After briefly blacking out, Pope woke up with Suzy right by his side. Both were covered in snow. At that point, Pope started crawling through the driving snow.

"I was shaking like a leaf,” Pope said. “I was in a stage of hypothermia. And I was covered in snow. Like three inches on me. It had just blown right over me."

Suzy never left his side during the long, slow crawl through the howling blizzard.

"She was right there next to me," Pope said. “I couldn't move my left leg."

Then, he came upon a cabin he had seen before.

"That place saved me," Pope said pointing to the cabin. “And I pushed the door open. It was unlocked. I made it because of my dog."

All the while, Sanchez and a friend were barreling through the driving snow and finally made it to Pope’s truck.

"We start flashing lights, honking the horn and there's no sign of him," Sanchez said.

Pope was long gone and after searching the area for a bit, Sanchez and his friend turned back thinking Pope somehow found another ride.
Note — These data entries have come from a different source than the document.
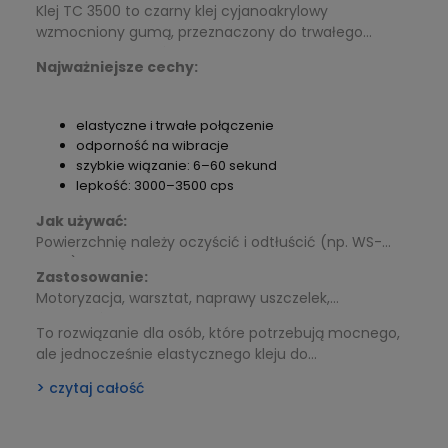
Klej TC 3500 to czarny klej cyjanoakrylowy
wzmocniony gumą, przeznaczony do trwałego
łączenia elementów narażonych na drgania i
Najważniejsze cechy:
naprężenia. Sprawdza się szczególnie przy klejeniu
gumy, uszczelek, O-ringów, metalu oraz tworzyw
sztucznych.
elastyczne i trwałe połączenie
odporność na wibracje
szybkie wiązanie: 6–60 sekund
lepkość: 3000–3500 cps
Jak używać:
Powierzchnię należy oczyścić i odtłuścić (np. WS-
2000), następnie nałożyć cienką warstwę kleju i
Zastosowanie:
połączyć elementy. Docisnąć przez kilka sekund.
Motoryzacja, warsztat, naprawy uszczelek,
Pełna wytrzymałość uzyskiwana jest po 24
elementów gumowych i plastikowych.
godzinach. W trudnych przypadkach można użyć
To rozwiązanie dla osób, które potrzebują mocnego,
primera lub aktywatora.
ale jednocześnie elastycznego kleju do
wymagających zastosowań.
czytaj całość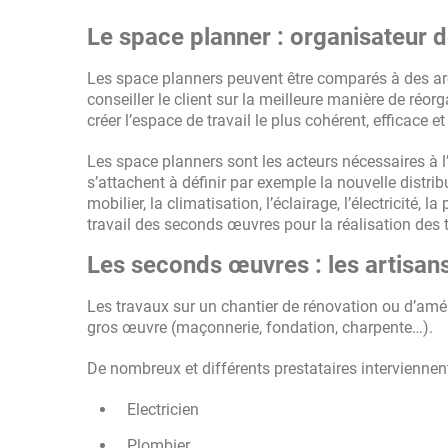
Le space planner : organisateur 
Les space planners peuvent être comparés à des arc
conseiller le client sur la meilleure manière de réorg
créer l’espace de travail le plus cohérent, efficace e
Les space planners sont les acteurs nécessaires à 
s’attachent à définir par exemple la nouvelle distrib
mobilier, la climatisation, l’éclairage, l’électricité, 
travail des seconds œuvres pour la réalisation des 
Les seconds œuvres : les artisan
Les travaux sur un chantier de rénovation ou d’am
gros œuvre (maçonnerie, fondation, charpente…).
De nombreux et différents prestataires interviennent
Electricien
Plombier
As if his story of survival weren't crazy enough, Pope happened to have a plastic survival pouch in his pocket that he carries all the time.

"A book of matches, a brand new lighter, not one you find, and a ball of cotton that size right there,” Pope said. “Ever since I was ten. The Boy Scouts teach you a lot. You don't just get merit badges for nothing."
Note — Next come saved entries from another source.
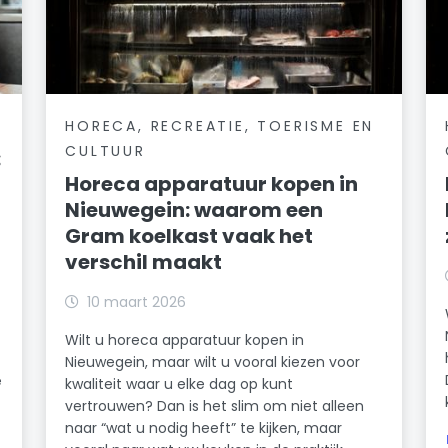
HORECA, RECREATIE, TOERISME EN
CULTUUR
:
Horeca apparatuur kopen in
Nieuwegein: waarom een
Gram koelkast vaak het
verschil maakt
10 maart 2026
Wilt u horeca apparatuur kopen in
Nieuwegein, maar wilt u vooral kiezen voor
e
kwaliteit waar u elke dag op kunt
vertrouwen? Dan is het slim om niet alleen
naar “wat u nodig heeft” te kijken, maar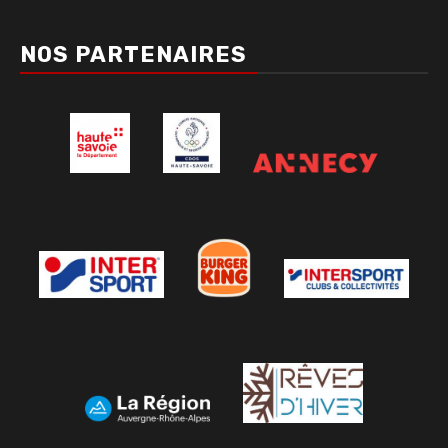
NOS PARTENAIRES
There happened to be a huge wood burning stove in the cabin.

"It was the biggest wood burning stove I had ever seen,” Pope said. “I just scooped up a bunch of dust and deer hair and the first match strike to the cotton — poof! Flame. Survival. Heat."

Pope knew at that point he and Suzy had a chance.

"I said, ‘I gotta save this dog. She's my best friend in the whole world,'" Pope said.

They stayed in the cabin through the night and then the next morning, hope arrived.

"I was plowing the road to get out and I came upon his truck and couldn't get past it," said Charlie Bearden, who lives about five miles past the cabin in the other direction.

"And I yell at the top of my lungs, 'Help!'” Pope said. “And I heard the truck stop."

Bearden happened to have the window down on his plow truck because the mirror was broken, and he was holding it up with his hand.

"And I'm like, 'What the hell? There's no one supposed to be up here,'" Bearden said.

Bearden almost didn’t plow that morning.

“I was just going to let it melt a little,” Bearden said.

“One word: Grateful," Pope said.

"I don't think he'd have made it through another day," Bearden said.

"It's real up there,” Sanchez said. “For sure. There ain't no doubt."

It's a survival story that took a village.

"You can call somebody up in this neck of the woods and leave a message that you need help, and an instant army will be formed," Pope said.

Sanchez immediately reached out to local authorities who initialized a search and rescue operation.

"That little cow dog that we adopted five years ago saved my life," Pope said.